Fantasìa: AI Generated Art in Physics and Astrophysics

Introduction: Deep Generative Models

Letizia Pizzini, Luca Bottero

Machine Learning Journal Club



Deep learning has made it possible to achieve incredible results in emulating human intelligence in increasingly complex tasks. A fascinating challenge has been recently enthralling researchers from all over the world, that is to emulate artistic creativity.

Software like DALL-E and the beta version of Midjourney make it possible to create striking images starting from text descriptions, even for people without drawing skills. They use algorithms that are variations of Stable Diffusion, an open source model (meaning that anyone can access and modify neural network parameters), released by in August 2022.

Stable Diffusion is a type of deep generative model, a machine learning model that is able to learn the underlying structure of a dataset and generate new, synthetic data samples similar to the ones in the original dataset. These models are used for a wide range of applications, including audio synthesis or text generation tasks as the popular ChatGPT.

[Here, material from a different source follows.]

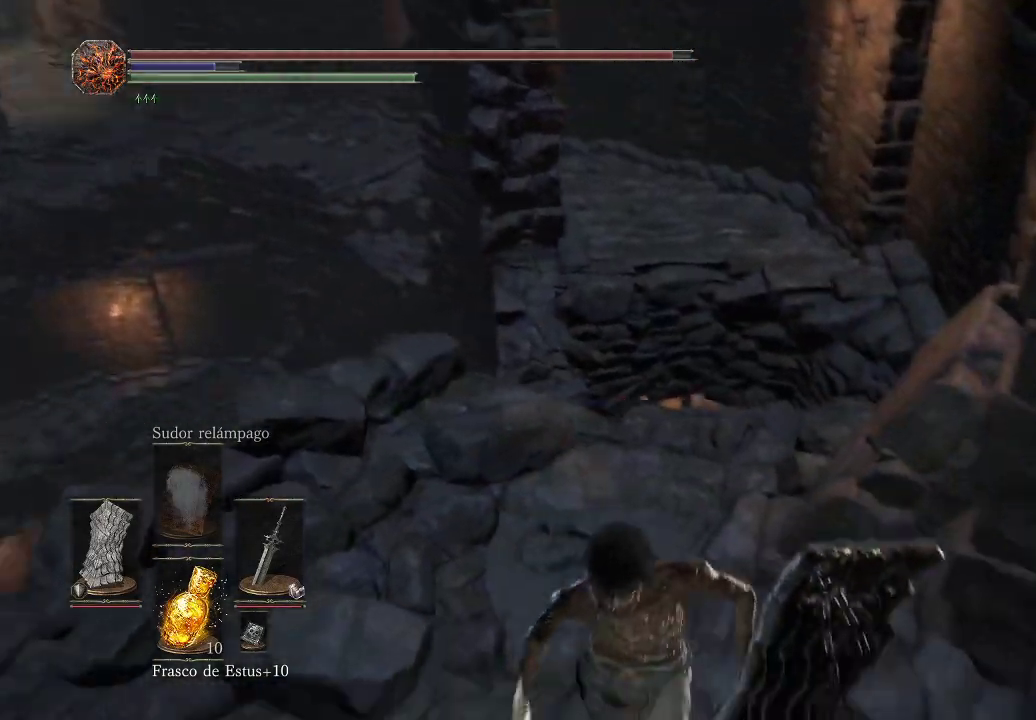
{"buttons": [], "left_stick": "down", "right_stick": "center", "events": [[83, "right_stick", "center"]]}
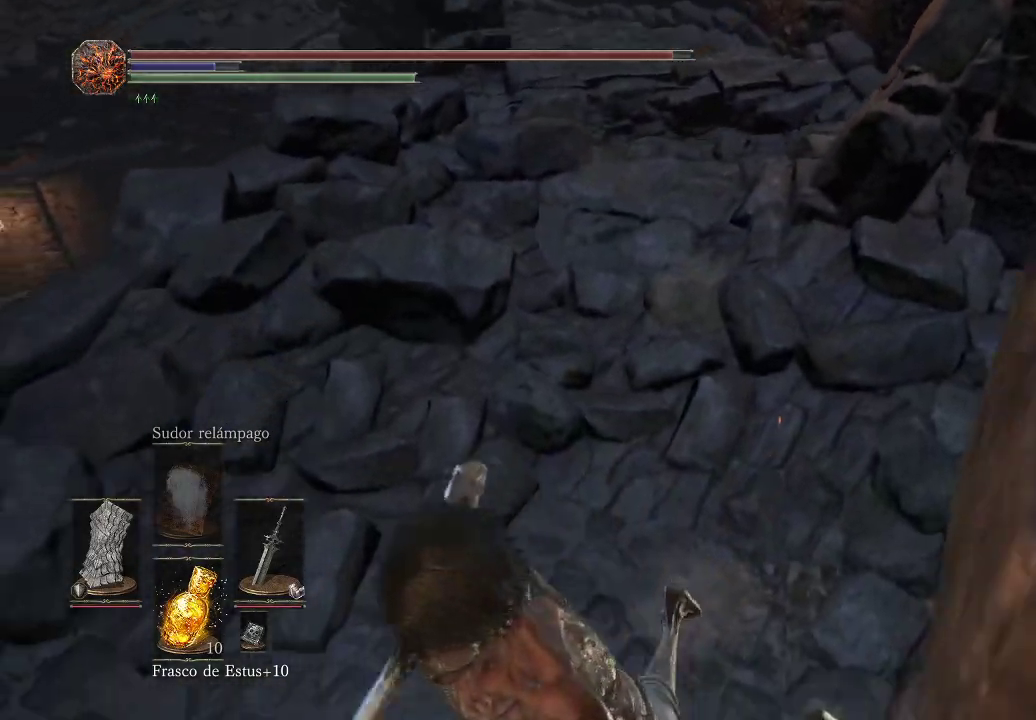
{"buttons": [], "left_stick": "up", "right_stick": "center", "events": [[150, "left_stick", "center"], [333, "left_stick", "up"]]}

Stable Diffusion is a system made up of several components and models. It includes a text-understanding component (text encoder) which translates text information into a numeric representation that cap- tures the ideas in the text description. That information is then presented to the Image Generator, which is composed of a couple of components itself.

The image generator goes through two stages:

Image information creator


This component runs for multiple steps to generate image information. The image information creator works completely in the image information space (or latent space). In technical terms, this component is made up of a UNet neural network and a scheduling algorithm.


The word “diffusion” describes what happens in this component. It is the step by step process- ing of information that leads to a high-quality image being generated in the end (by the next component, the image decoder).

Image information creator


The image decoder paints a picture from the information it got from the information creator. It runs only once at the end of the process to produce the final pixel image.


The diffusion process takes place inside the image information creator component. Having the token embeddings that represent the input text, and a random starting image information array (these are also called latents), the process produces an information array that the image decoder uses to paint the final image. This process happens in a step-by-step fashion, each step operates on an input latents array, and produces another latents array that better resembles the input text and all the visual information the model picked up from all images it was trained on.

The central idea of generating images with diffusion models relies on the fact that we have powerful computer vision models. Given a large enough dataset, these models can learn complex operations and generate high-quality, realistic data samples. However, stable diffusion models have some limitations as, since they require many iterations of the diffusion process, they can be computationally expensive. To speed up the image generation process it is possible to run the diffusion process not on the pixel images themselves, but on a compressed version of the image. This compression (and later decompression/painting) is done via an autoencoder. The autoencoder compresses the image into the latent space using its encoder, then reconstructs it using only the compressed information using the decoder. Midjourney software is based on the class of algorithms just described to which fine-tuning is applied (i.e. a retraining of the neural network, or part of it, on data from the same domain, using pre-trained weights as initial condition) and also using specific pre-processing and post-processing techniques on the resulting image.